Below are some entries. Repeat exactly the lines from the one with "wrist: (186, 47)" through the one with "thumb tip: (167, 107)", and only those.
━━━ Input for this task
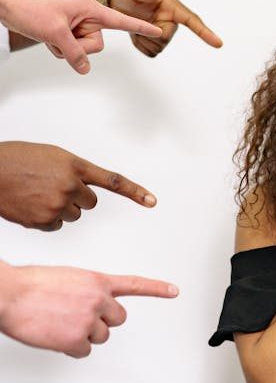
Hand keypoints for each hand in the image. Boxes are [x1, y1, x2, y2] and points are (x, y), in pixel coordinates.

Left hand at [0, 0, 161, 73]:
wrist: (5, 3)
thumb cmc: (30, 8)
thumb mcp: (55, 33)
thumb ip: (74, 54)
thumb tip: (84, 69)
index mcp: (90, 9)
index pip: (121, 21)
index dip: (141, 27)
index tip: (159, 31)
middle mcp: (86, 16)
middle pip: (97, 45)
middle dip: (79, 47)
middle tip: (59, 35)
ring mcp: (75, 24)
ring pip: (83, 50)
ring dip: (66, 48)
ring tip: (50, 34)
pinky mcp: (66, 31)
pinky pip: (71, 50)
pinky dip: (58, 48)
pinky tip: (46, 37)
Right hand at [0, 141, 156, 230]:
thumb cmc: (16, 160)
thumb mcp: (52, 156)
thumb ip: (74, 171)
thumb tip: (85, 189)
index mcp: (74, 165)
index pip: (112, 181)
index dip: (134, 192)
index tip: (152, 201)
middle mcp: (70, 185)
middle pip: (90, 203)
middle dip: (76, 197)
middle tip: (51, 186)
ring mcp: (57, 204)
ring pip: (73, 215)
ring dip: (60, 208)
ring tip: (37, 193)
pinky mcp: (43, 220)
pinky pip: (56, 226)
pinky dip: (45, 219)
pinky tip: (30, 205)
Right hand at [0, 262, 177, 357]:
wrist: (10, 295)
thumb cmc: (31, 285)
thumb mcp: (68, 278)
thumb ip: (85, 290)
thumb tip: (89, 304)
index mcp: (97, 281)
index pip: (134, 284)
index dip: (157, 288)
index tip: (174, 291)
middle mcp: (99, 299)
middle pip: (117, 319)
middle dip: (102, 320)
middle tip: (79, 317)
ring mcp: (89, 320)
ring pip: (101, 336)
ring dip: (85, 334)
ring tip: (61, 323)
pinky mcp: (76, 339)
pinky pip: (84, 351)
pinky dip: (72, 348)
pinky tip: (56, 336)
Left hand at [107, 0, 222, 56]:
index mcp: (172, 8)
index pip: (192, 21)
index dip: (205, 33)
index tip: (219, 44)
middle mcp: (172, 22)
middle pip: (166, 39)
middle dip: (150, 33)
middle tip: (136, 18)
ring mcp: (164, 33)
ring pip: (158, 48)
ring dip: (143, 39)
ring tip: (135, 23)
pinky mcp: (155, 42)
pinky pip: (150, 52)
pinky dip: (139, 44)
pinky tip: (135, 32)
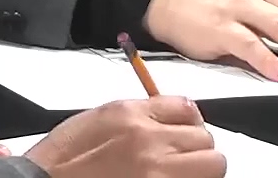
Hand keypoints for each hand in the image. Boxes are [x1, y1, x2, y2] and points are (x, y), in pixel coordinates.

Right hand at [23, 96, 224, 177]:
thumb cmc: (63, 157)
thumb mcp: (97, 118)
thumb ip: (138, 114)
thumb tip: (171, 117)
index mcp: (130, 115)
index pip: (186, 107)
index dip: (188, 120)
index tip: (185, 129)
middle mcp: (149, 141)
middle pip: (205, 137)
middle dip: (196, 146)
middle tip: (181, 156)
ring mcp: (158, 172)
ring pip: (213, 164)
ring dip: (201, 168)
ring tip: (180, 171)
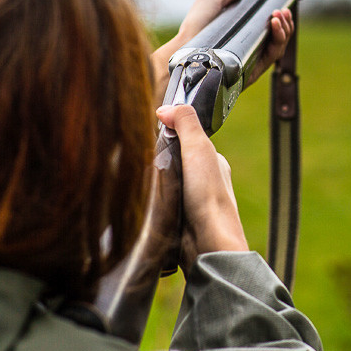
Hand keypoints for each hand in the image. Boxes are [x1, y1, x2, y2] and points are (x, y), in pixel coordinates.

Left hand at [150, 0, 295, 104]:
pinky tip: (275, 24)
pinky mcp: (253, 70)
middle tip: (281, 11)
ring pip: (279, 46)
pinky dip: (279, 39)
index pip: (267, 28)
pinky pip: (273, 55)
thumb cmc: (194, 27)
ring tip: (279, 15)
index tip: (280, 8)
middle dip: (285, 23)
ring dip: (285, 29)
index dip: (278, 19)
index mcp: (241, 35)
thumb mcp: (209, 2)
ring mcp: (252, 60)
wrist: (186, 47)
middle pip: (278, 38)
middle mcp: (248, 48)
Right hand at [156, 104, 247, 270]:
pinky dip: (152, 200)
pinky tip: (143, 200)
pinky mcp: (179, 219)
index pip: (187, 139)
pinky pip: (160, 203)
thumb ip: (186, 123)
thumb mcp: (198, 149)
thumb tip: (167, 107)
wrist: (207, 243)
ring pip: (165, 182)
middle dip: (158, 159)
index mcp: (212, 162)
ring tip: (139, 180)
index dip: (168, 134)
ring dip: (153, 182)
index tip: (151, 133)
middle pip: (174, 161)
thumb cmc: (208, 196)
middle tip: (141, 158)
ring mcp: (192, 201)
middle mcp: (204, 180)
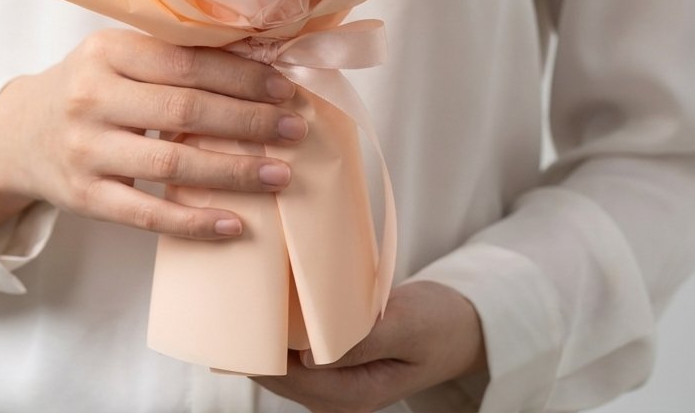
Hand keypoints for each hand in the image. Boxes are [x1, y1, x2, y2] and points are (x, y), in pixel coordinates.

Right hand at [0, 28, 306, 237]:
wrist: (17, 133)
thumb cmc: (86, 86)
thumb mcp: (115, 54)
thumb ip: (170, 54)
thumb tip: (259, 58)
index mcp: (107, 51)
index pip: (186, 61)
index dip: (241, 75)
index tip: (284, 88)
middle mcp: (93, 97)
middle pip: (185, 111)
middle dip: (249, 121)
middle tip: (296, 128)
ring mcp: (86, 150)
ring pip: (172, 165)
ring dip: (234, 171)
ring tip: (280, 173)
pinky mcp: (84, 197)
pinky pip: (147, 214)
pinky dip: (194, 221)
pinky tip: (236, 223)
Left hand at [254, 280, 486, 412]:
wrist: (461, 329)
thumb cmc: (437, 324)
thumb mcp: (406, 326)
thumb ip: (361, 343)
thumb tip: (308, 354)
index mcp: (353, 395)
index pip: (289, 376)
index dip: (260, 348)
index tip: (240, 313)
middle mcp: (338, 397)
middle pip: (279, 374)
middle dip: (256, 341)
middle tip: (233, 296)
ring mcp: (335, 384)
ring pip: (284, 363)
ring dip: (266, 335)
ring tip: (244, 296)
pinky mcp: (336, 365)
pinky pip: (297, 352)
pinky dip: (282, 331)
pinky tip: (271, 305)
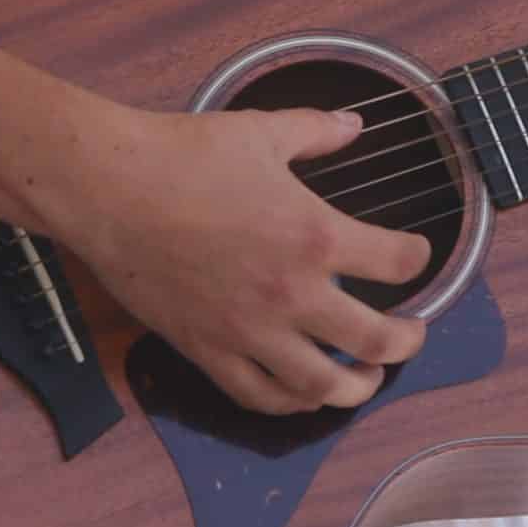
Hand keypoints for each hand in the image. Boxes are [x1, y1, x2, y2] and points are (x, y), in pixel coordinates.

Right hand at [38, 104, 439, 416]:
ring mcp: (248, 330)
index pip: (397, 262)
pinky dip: (288, 403)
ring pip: (319, 385)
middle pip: (373, 340)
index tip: (416, 255)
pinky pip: (256, 396)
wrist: (109, 188)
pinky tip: (302, 395)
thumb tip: (354, 122)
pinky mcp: (206, 350)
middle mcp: (291, 293)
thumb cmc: (184, 155)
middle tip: (410, 335)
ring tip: (366, 380)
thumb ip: (317, 130)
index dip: (418, 258)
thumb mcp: (264, 132)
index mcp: (315, 236)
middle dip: (404, 342)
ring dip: (355, 388)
━━━━━━
### Reply
wrist: (186, 47)
middle pip: (278, 38)
middle mcp: (248, 48)
Right hand at [156, 104, 247, 270]:
pinky dip: (152, 200)
pinky tip: (143, 200)
pinky mcp: (179, 219)
index pip: (187, 139)
pinky pip: (160, 203)
thumb ip: (186, 123)
thumb mcp: (198, 149)
thumb tip: (167, 107)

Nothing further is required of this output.